Azure-Samples / modern-data-warehouse-dataops

DataOps for Microsoft Data Platform technologies. https://aka.ms/dataops-repo
MIT License
590 stars 462 forks source link

Agree on the Lakehouse setup for Parking sensors data #840

Open sreedhar-guda opened 1 week ago

sreedhar-guda commented 1 week ago

Work with the team to agree on the asset organization for Parking sensors lake house.

Env Questions:

Configurations and data files:

[Sreedhar] What is the git location for config files (storing DDLs, process name etc.,). I provided a template which needs to be substituted with actual values before copying to Fabric. The files and target locations will be:

  • reference data (dim_date.csv and dim_time.csv) --> target should be Lakehouse Files/data
  • in git under config/parking_sensors; Files parking_sensors_ddls.yaml and parking_sensors.cfg --> target should be Lakehouse Files/config
  • parking_sensors.cfg is derived from parking_sensors.cfg.template for each stage/env after substituting with appropriate values - such as workspace id belonging to that particular stage. Need to cross-check the substitution strings and format with Anuj and Naga.

Workspace:

Can we not have special characters in the name?

[Sreedhar]see the comment section for details

Notebook Linting:

[Sreedhar]: nit - noticed that all the imports are being moved the very first cell by the linting process. If users are using %%configure or parameters cell as the first cell and want that one as the very first one (perhaps to do conditional imports), this could have unintentional consequences.

DoD: Agree on:

Related to #846

sreedhar-guda commented 6 days ago

Suggestion: Have a naming convention in place and mentioned in the README.md

Here are the assets I am looking for from setup perspective:

devlace commented 2 days ago

@sreedhar-guda I believe most of these already are set in the current TF deployment scripts: https://github.com/Azure-Samples/modern-data-warehouse-dataops/blob/feat/e2e-fabric-dataops-sample/e2e_samples/fabric_dataops_sample/infra/terraform/locals.tf

Only thing missing is the reference data. We can just call those dim_time and dim_date.

Let's park the utilities lakehouse for now and keep it simple with just the existing lakehouse. (single lakehouse)

sreedhar-guda commented 2 days ago

@promisinganuj @devlace @naga-nandyala

Currently spark queries will fail if the workspace name has a special character in it when using fully qualified names( FQN) for table references. See: https://learn.microsoft.com/en-us/fabric/data-engineering/lakehouse-schemas#public-preview-limitations for more details.

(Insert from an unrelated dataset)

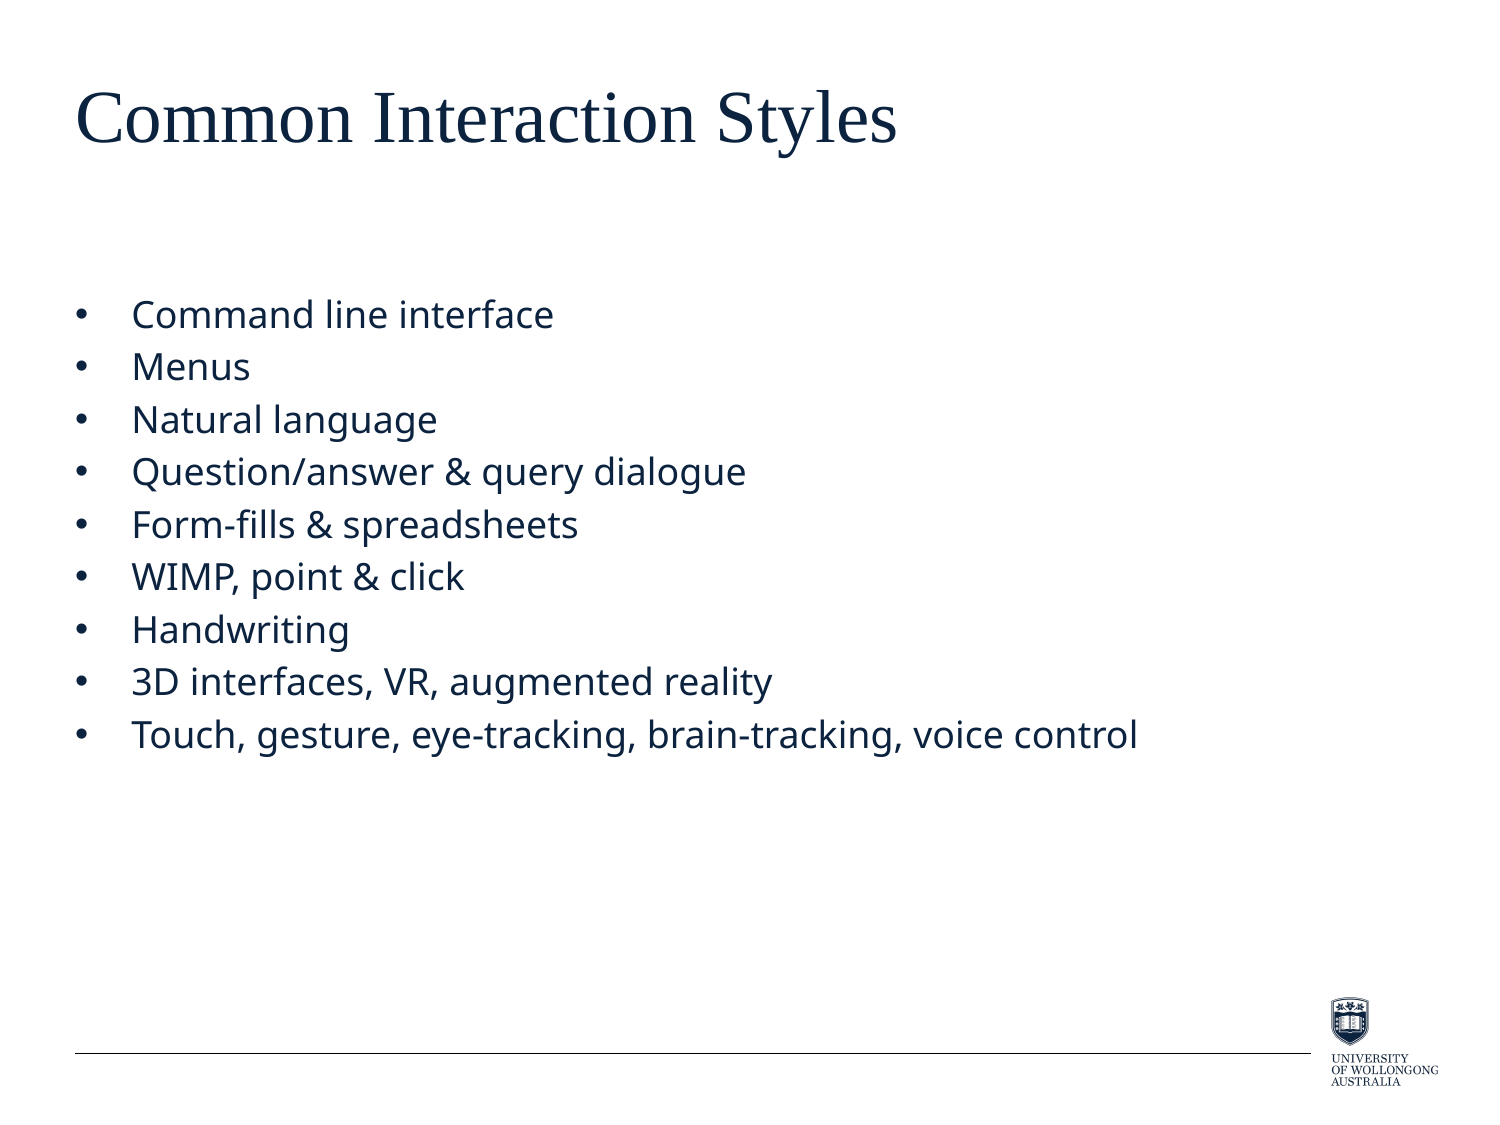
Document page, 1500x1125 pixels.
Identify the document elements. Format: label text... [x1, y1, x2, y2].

list Command line interface Menus Natural language Question/answer & query dialogue Form-fills & spreadsheets WIMP, point & click Handwriting 3D interfaces, VR, augmented reality Touch, gesture, eye-tracking, brain-tracking, voice control [75, 290, 1270, 1028]
title Common Interaction Styles [75, 67, 1270, 207]
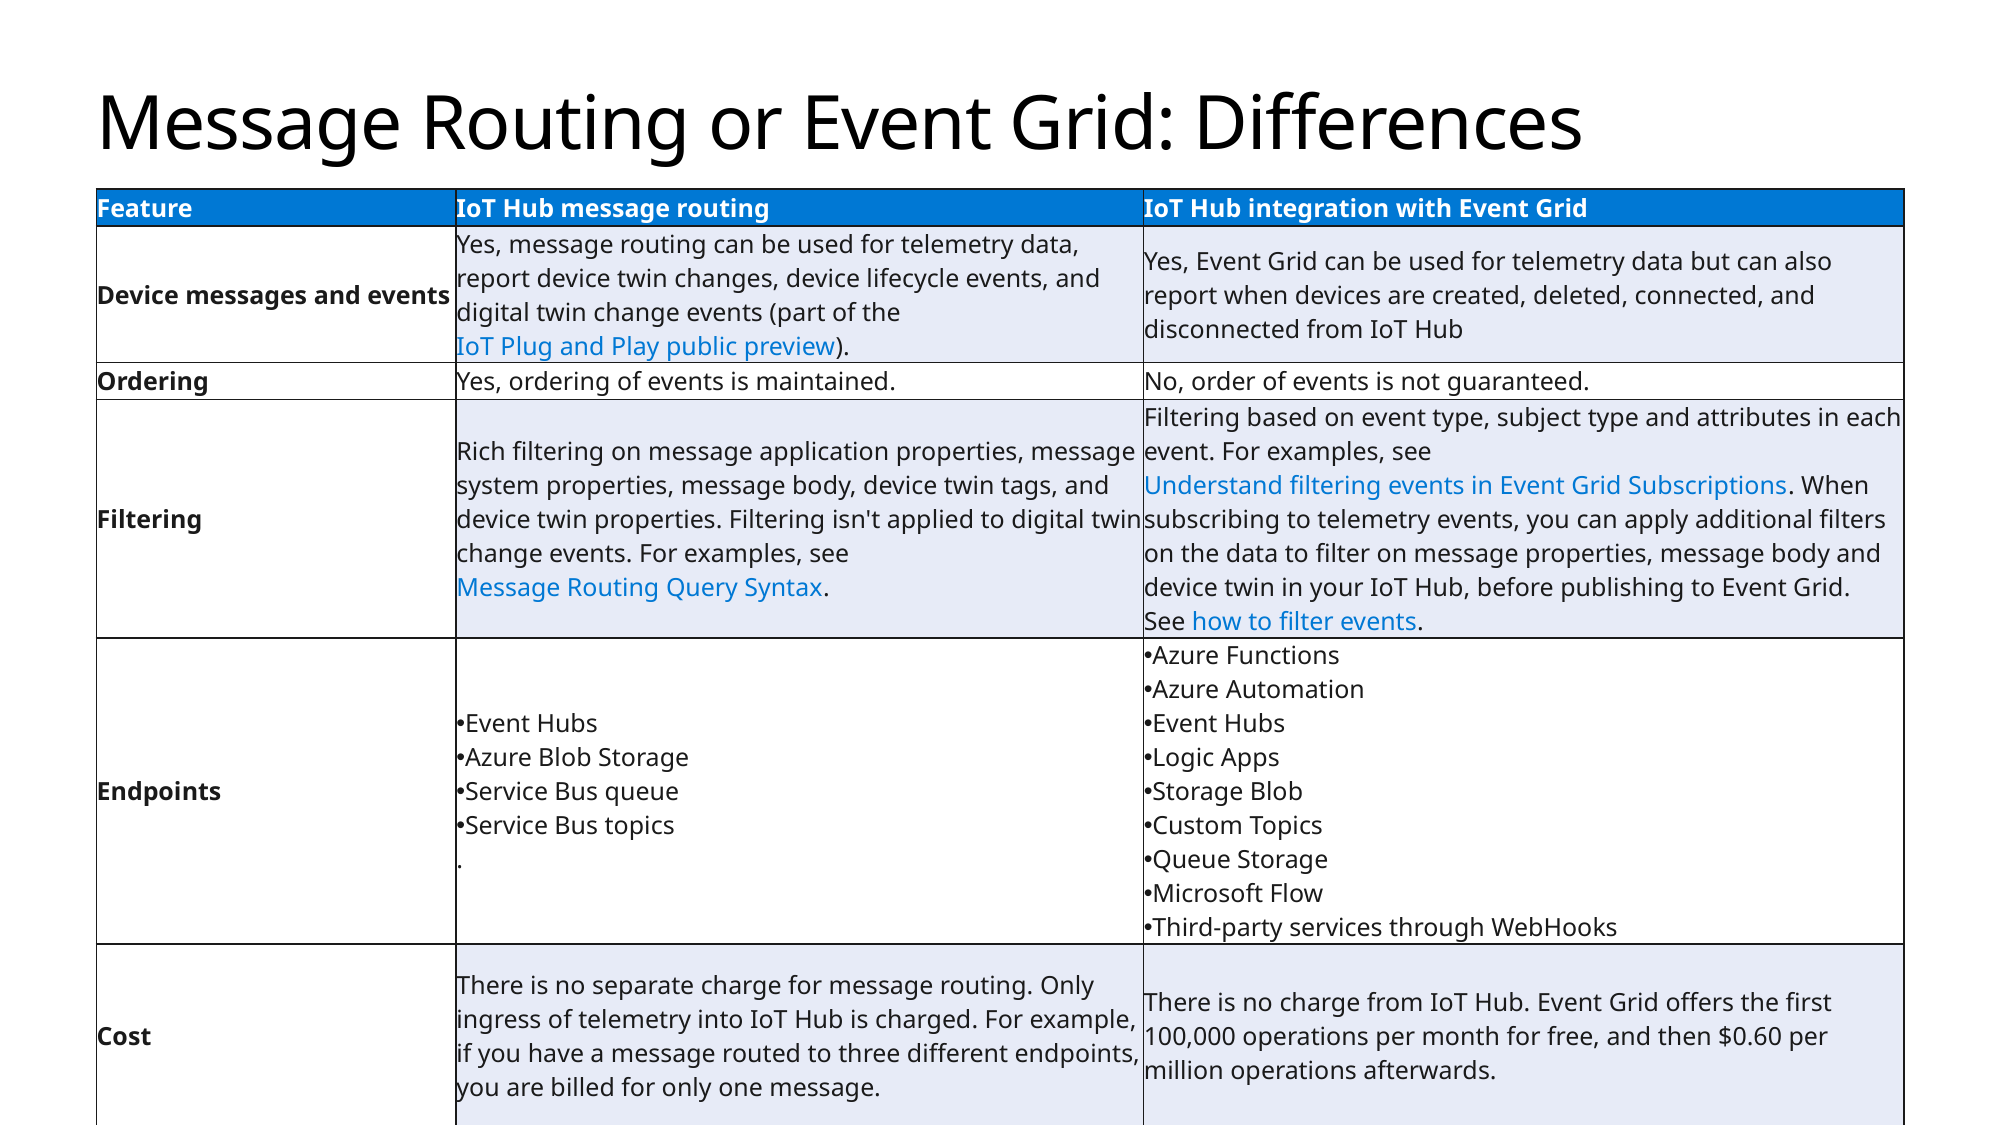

We are developing notebooks with FQN - which included workspace name as well as a best practice. Our Terraform modules use "-" in the name of the workspace. This will result in errors when running queries using FQN.

Options to address this:

  1. Remove special characters from workspace name
  2. Update the notebooks to remove workspace name from FQN

Let me know if option 1 is something we are open to do. If not, I will update the notebook accordingly.